The method involves creating a "whitelist" of allowed MAC addresses. The router will only allow devices on this list onto the network, ignoring all others, even if they know the correct password. This is the most reliable method of perimeter protection.
It is also worth disabling the function WPS in the router settings. This technology is designed for fast connections, but it has vulnerabilities that allow someone to brute-force a PIN and gain network access within a few hours.
Don't forget to update your router firmware regularly. Manufacturers are constantly patching security holes that could allow hackers to gain administrative access to the device.
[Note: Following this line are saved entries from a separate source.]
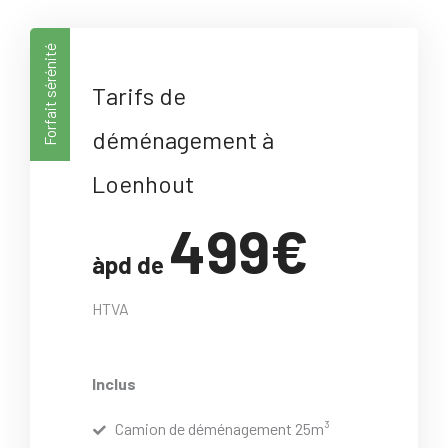
Forfait sérénité
Tarifs de
déménagement à
Loenhout
499€
àpd de
HTVA
Inclus
Camion de déménagement 25m³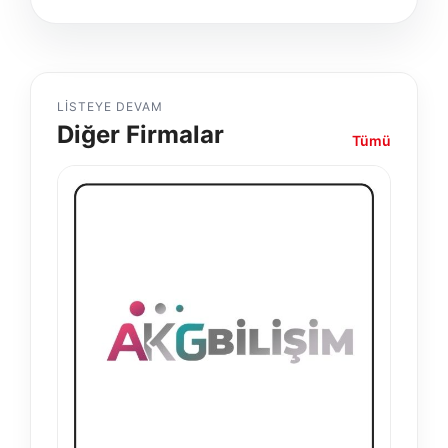
LISTEYE DEVAM
Diğer Firmalar
Tümü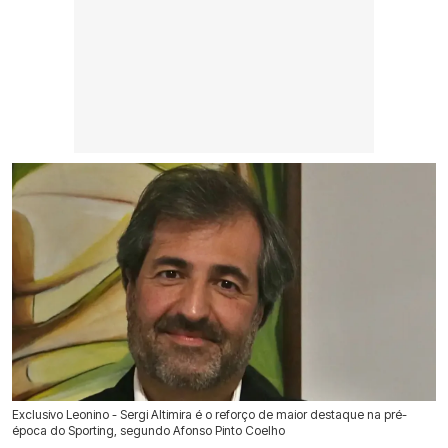
Exclusivo Leonino - Sergi Altimira é o reforço de maior destaque na pré-
época do Sporting, segundo Afonso Pinto Coelho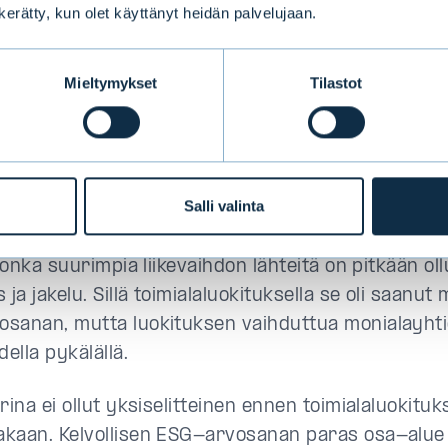
llisuus painottuu luokittelijan mallissa tavalla, joka
n kerätty, kun olet käyttänyt heidän palvelujaan.
an lähestymistapaan.
Mieltymykset
Tilastot
tiö voi siirtyä luokittelijan kirjoissa toimialaluoka
minnan fokus vuosien varrella tarpeeksi muuttuu.
aitsi vertailuryhmä, todennäköisesti myös luokittel
SG-riskejä ja -mahdollisuuksia uudella toimialalla 
Salli valinta
sana voi vaihtua huonoksi tai huono hyväksi, vai
sa ei olisi tapahtunut dramaattista muutosta. Näin
 jonka suurimpia liikevaihdon lähteitä on pitkään ol
 ja jakelu. Sillä toimialaluokituksella se oli saanu
sanan, mutta luokituksen vaihduttua monialayhti
della pykälällä.
rina ei ollut yksiselitteinen ennen toimialaluokitu
kaan. Kelvollisen ESG-arvosanan paras osa-alue 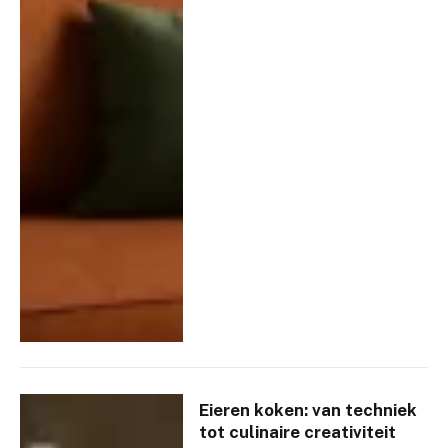
Eieren koken: van techniek
tot culinaire creativiteit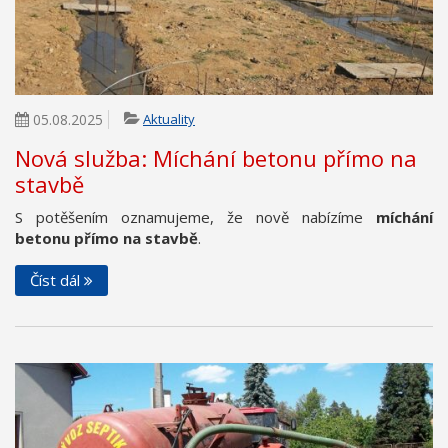
05.08.2025
Aktuality
Nová služba: Míchání betonu přímo na
stavbě
S potěšením oznamujeme, že nově nabízíme
míchání
betonu přímo na stavbě
.
Číst dál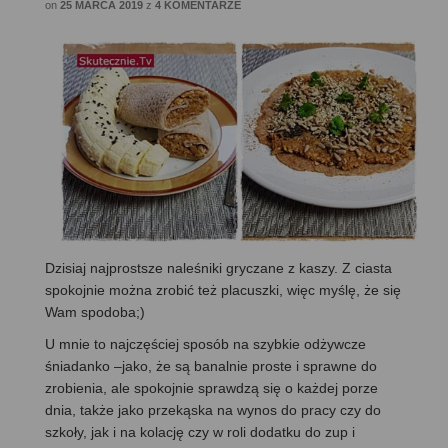
on
25 MARCA 2019
z
4 KOMENTARZE
Dzisiaj najprostsze naleśniki gryczane z kaszy. Z ciasta
spokojnie można zrobić też placuszki, więc myślę, że się
Wam spodoba;)
U mnie to najczęściej sposób na szybkie odżywcze
śniadanko –jako, że są banalnie proste i sprawne do
zrobienia, ale spokojnie sprawdzą się o każdej porze
dnia, także jako przekąska na wynos do pracy czy do
szkoły, jak i na kolację czy w roli dodatku do zup i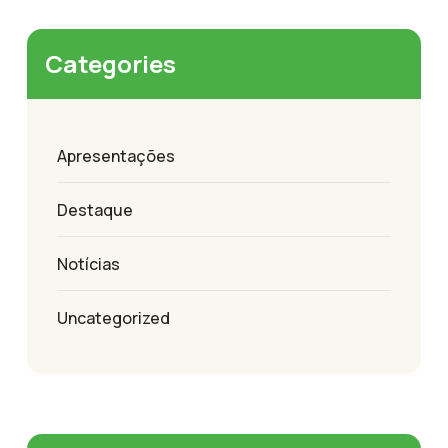
Categories
Apresentações
Destaque
Notícias
Uncategorized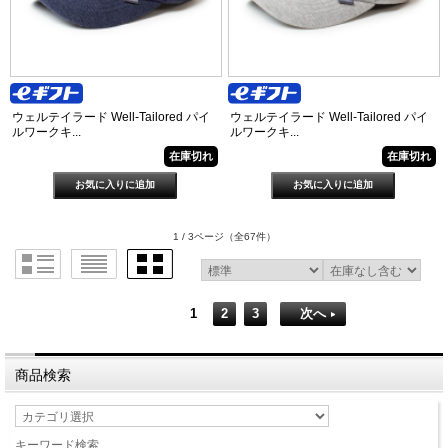
ウェルテイラード Well-Tailored パイ
ウェルテイラード Well-Tailored パイ
ルワークキ...
ルワークキ...
在庫切れ
在庫切れ
1 / 3ページ
（全67件）
1
2
3
次へ
商品検索
キーワード検索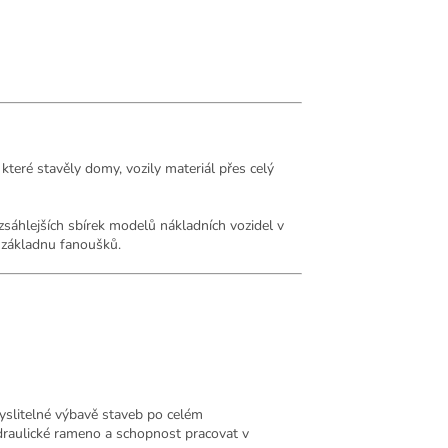
které stavěly domy, vozily materiál přes celý
zsáhlejších sbírek modelů nákladních vozidel v
u základnu fanoušků.
dmyslitelné výbavě staveb po celém
ydraulické rameno a schopnost pracovat v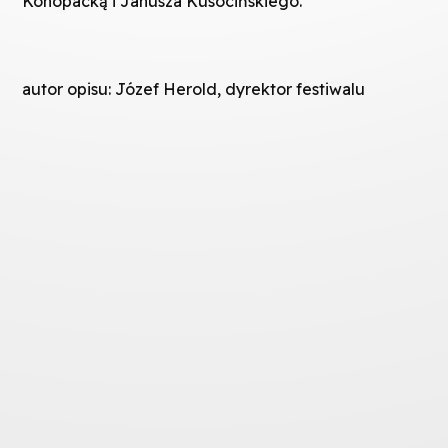
Konopacką i Janusza Kusocińskiego.
autor opisu: Józef Herold, dyrektor festiwalu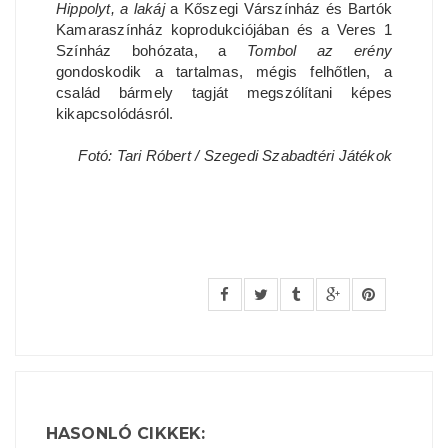
Hippolyt, a lakáj
a Kőszegi Várszínház és Bartók
Kamaraszínház koprodukciójában és a Veres 1
Színház bohózata, a
Tombol az erény
gondoskodik a tartalmas, mégis felhőtlen, a
család bármely tagját megszólítani képes
kikapcsolódásról.
Fotó: Tari Róbert / Szegedi Szabadtéri Játékok
HASONLÓ CIKKEK: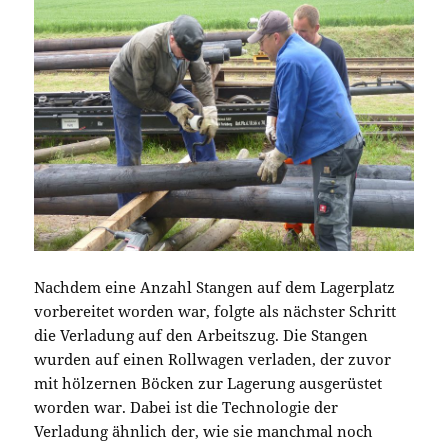
Nachdem eine Anzahl Stangen auf dem Lagerplatz
vorbereitet worden war, folgte als nächster Schritt
die Verladung auf den Arbeitszug. Die Stangen
wurden auf einen Rollwagen verladen, der zuvor
mit hölzernen Böcken zur Lagerung ausgerüstet
worden war. Dabei ist die Technologie der
Verladung ähnlich der, wie sie manchmal noch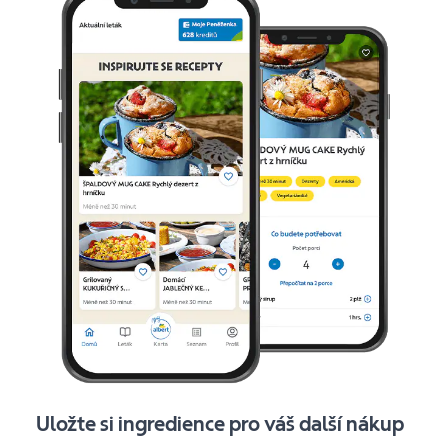
Uložte si ingredience pro váš další nákup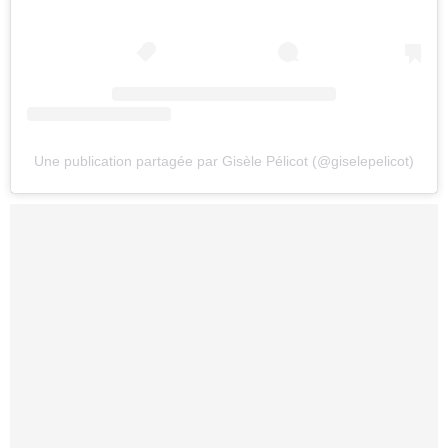
Une publication partagée par Gisèle Pélicot (@giselepelicot)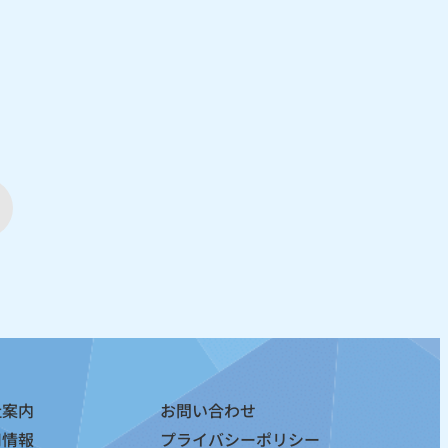
さんフェイスタオル再入荷
社案内
お問い合わせ
用情報
プライバシーポリシー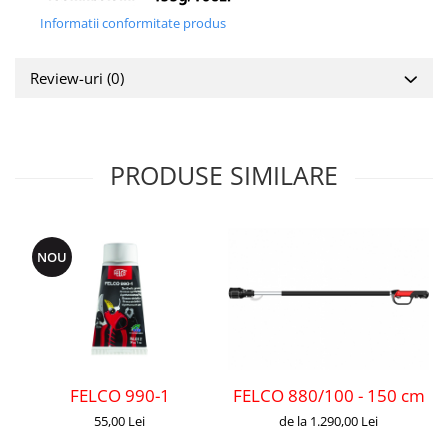
Informatii conformitate produs
Review-uri
(0)
PRODUSE SIMILARE
NOU
FELCO 880/100 - 150 cm - E
FELCO 990-1
de la 1.290,00 Lei
55,00 Lei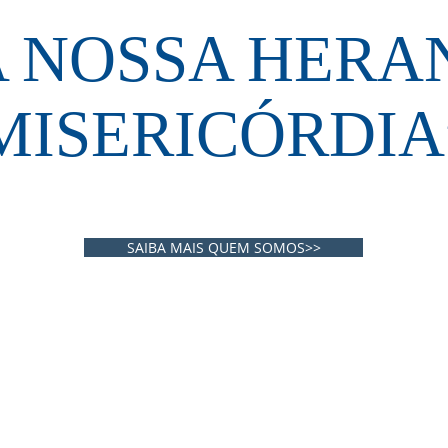
A NOSSA HERA
MISERICÓRDIA
SAIBA MAIS QUEM SOMOS>>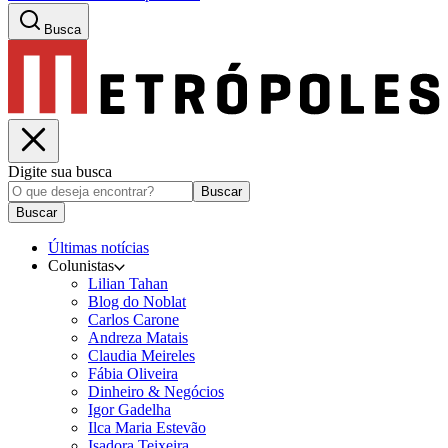
Busca
Digite sua busca
Buscar
Buscar
Últimas notícias
Colunistas
Lilian Tahan
Blog do Noblat
Carlos Carone
Andreza Matais
Claudia Meireles
Fábia Oliveira
Dinheiro & Negócios
Igor Gadelha
Ilca Maria Estevão
Isadora Teixeira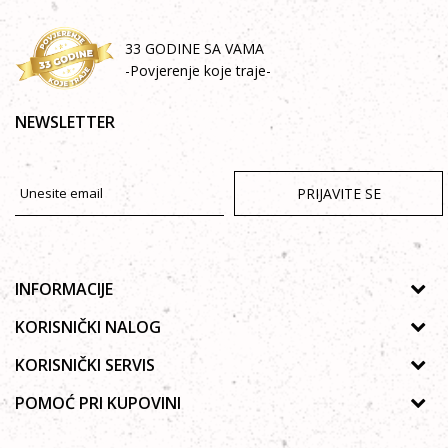
33 GODINE SA VAMA
-Povjerenje koje traje-
NEWSLETTER
PRIJAVITE SE
INFORMACIJE
O nama
KORISNIČKI NALOG
Prodavnice
Uputstvo za registraciju
KORISNIČKI SERVIS
Galerija
Zaboravljena lozinka
Politika privatnosti
POMOĆ PRI KUPOVINI
Saradnja
Poručivanje
Autorska prava
Zaposlenje
Kako kupiti online?
Lista želja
An outdated firmware version is an open door for anyone who knows how to use Google.
Frequently Asked Questions (FAQ)
Can my neighbor hack my WiFi if I have a strong password?
Theoretically yes, if the outdated WEP encryption protocol is used or there is a vulnerability in WPS. However, when using WPA2-PSK or WPA3 and a password longer than 12 characters with special characters, brute-force cracking would take hundreds of years, making it impractical.
What should I do if I changed my password but my speed hasn't increased?
The problem may not be WiFi theft, but rather interference from neighboring routers on the same frequency, a faulty ISP cable, or overheating of your equipment. Try changing the WiFi channel in your router settings or rebooting the device.
Does the router owner see what websites I visit?
The router owner (administrator) can see DNS request logs, meaning the domain names of the websites you visit. However, they won't be able to see the contents of your conversations or passwords on HTTPS websites due to encryption.
How to hide your WiFi network from strangers?
You can disable broadcasting in your router settings. SSID (network name). In this case, the network will not appear in the list of available networks on neighbors' phones. Connecting to it will only be possible by manually entering the network name and password.